* Assigned task:
Answer these from the text below about the new center against hate and bullying:
(a) Where is the center based?
(b) According to the 2021 Bullying Report, about what share of Muslim students in California have felt "unsafe, unwelcome or uncomfortable" at school?
(c) Who is the interim director of the center?

* Page extract:
---------------
The center will serve the greater Los Angeles area and is based at the Los Angeles Chapter headquarters of the Council on American-Islamic Relations. 

The center’s primary purpose is to counteract hate crimes and bullying against the Black, African, Arab, Middle Eastern, Muslim and South Asian communities. 

hRecorded hate crimes against the Asian American community inspired by COVID-19 have increased over the last two years, and the aftermath of the murder of George Floyd heightened racial insensitivity towards the Black community. Both communities contain a high number of Muslims, and Southern California has the most prominent Muslim population in the U.S. at about half a million people. 

“For the Islamic community, there are several major areas where hatred affects us,” Interim Director of the Center for the Prevention of Hatred and Bullying Masih Fouladi said at the center’s inauguration. “The mosque is one of the first places where hatred appears.” 

A 2021 Bullying Report conducted by CAIR California revealed that nearly 56% of Muslim students in California have felt “unsafe, unwelcome or uncomfortable” in educational settings due to their religious affiliation. 

Muslim students in California have repeatedly reported instances of bullying and harassment inspired by Islamophobia and religious discrimination; the experiences included both adult and peer perpetrators.
---------------
* Extracted data:
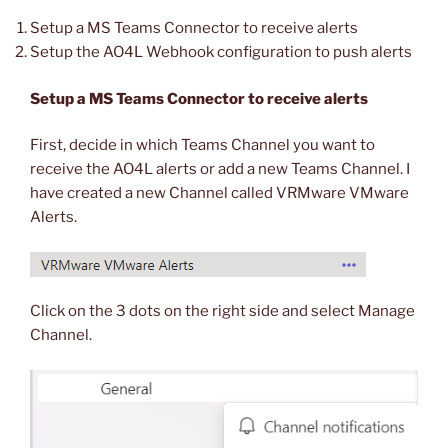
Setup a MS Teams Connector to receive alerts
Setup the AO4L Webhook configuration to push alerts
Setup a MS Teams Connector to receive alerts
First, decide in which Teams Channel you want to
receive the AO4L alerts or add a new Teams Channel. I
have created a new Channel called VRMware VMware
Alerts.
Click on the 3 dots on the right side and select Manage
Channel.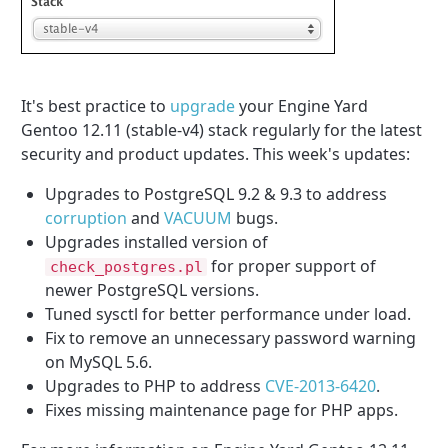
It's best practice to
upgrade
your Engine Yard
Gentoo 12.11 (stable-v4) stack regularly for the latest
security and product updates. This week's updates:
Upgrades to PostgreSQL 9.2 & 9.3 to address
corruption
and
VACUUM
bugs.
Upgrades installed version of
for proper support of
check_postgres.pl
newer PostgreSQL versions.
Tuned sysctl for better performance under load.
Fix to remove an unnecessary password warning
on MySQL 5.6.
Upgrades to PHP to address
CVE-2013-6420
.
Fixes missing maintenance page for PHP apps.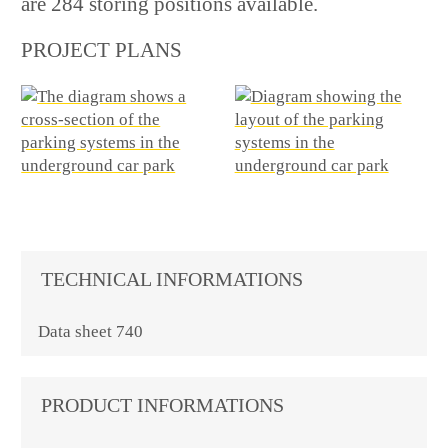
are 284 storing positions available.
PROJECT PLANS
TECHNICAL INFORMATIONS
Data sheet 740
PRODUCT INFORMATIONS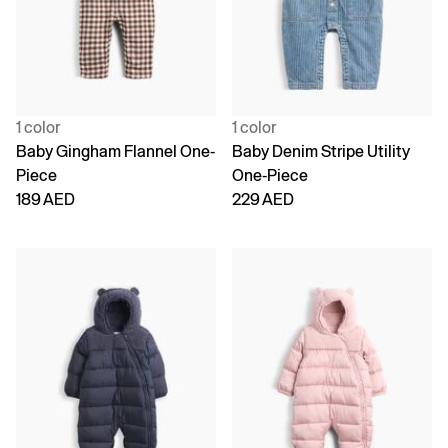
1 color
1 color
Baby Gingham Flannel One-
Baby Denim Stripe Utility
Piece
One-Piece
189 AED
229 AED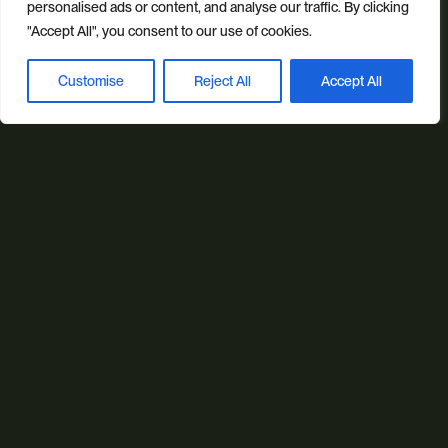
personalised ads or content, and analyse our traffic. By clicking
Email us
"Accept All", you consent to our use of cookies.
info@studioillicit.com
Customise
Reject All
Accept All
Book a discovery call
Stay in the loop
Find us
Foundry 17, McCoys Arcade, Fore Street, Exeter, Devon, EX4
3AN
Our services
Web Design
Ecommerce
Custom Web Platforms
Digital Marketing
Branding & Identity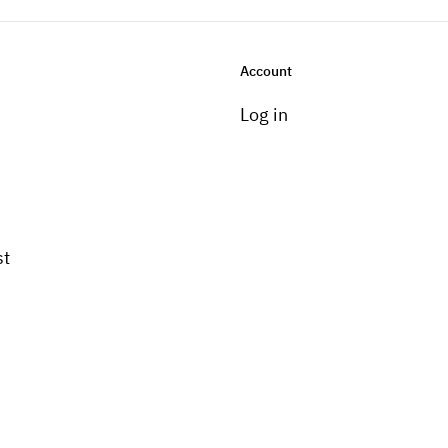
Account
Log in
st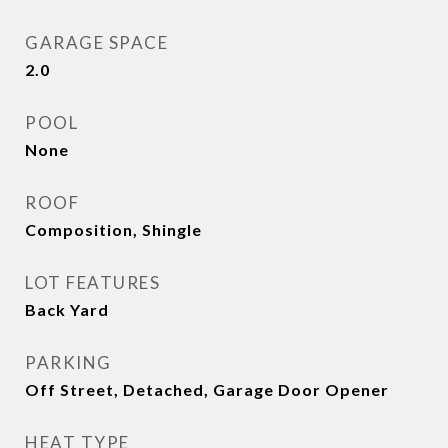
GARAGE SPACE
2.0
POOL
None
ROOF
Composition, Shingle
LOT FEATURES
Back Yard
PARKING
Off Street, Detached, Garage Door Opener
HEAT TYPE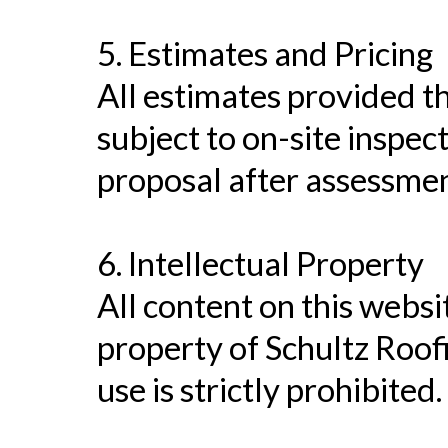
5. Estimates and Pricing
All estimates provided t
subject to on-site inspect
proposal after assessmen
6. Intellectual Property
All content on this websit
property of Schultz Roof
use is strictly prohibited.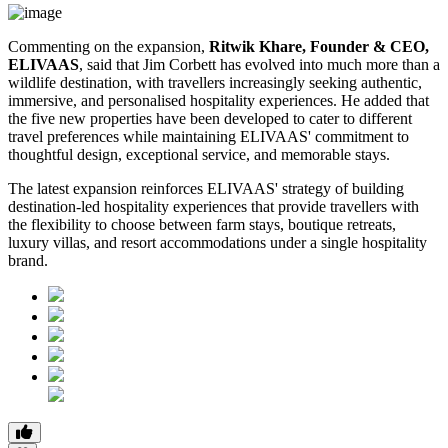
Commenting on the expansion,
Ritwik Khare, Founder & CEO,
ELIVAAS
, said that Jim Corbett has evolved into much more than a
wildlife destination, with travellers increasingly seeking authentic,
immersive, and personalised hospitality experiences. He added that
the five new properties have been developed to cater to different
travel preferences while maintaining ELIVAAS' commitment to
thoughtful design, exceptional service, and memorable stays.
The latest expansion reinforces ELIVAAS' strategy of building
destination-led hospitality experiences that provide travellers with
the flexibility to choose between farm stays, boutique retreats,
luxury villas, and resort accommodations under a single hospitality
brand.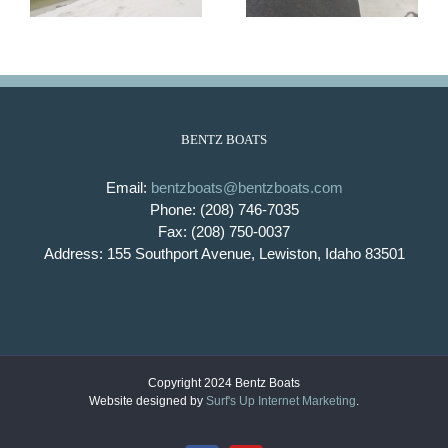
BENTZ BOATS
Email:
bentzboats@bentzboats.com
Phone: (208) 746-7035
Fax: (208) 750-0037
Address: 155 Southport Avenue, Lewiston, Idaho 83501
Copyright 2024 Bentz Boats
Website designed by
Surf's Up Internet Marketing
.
---------------
* Written response:
(a) At the Los Angeles Chapter headquarters of the Council on American-Islamic Relations.
(b) Nearly 56%.
(c) Masih Fouladi.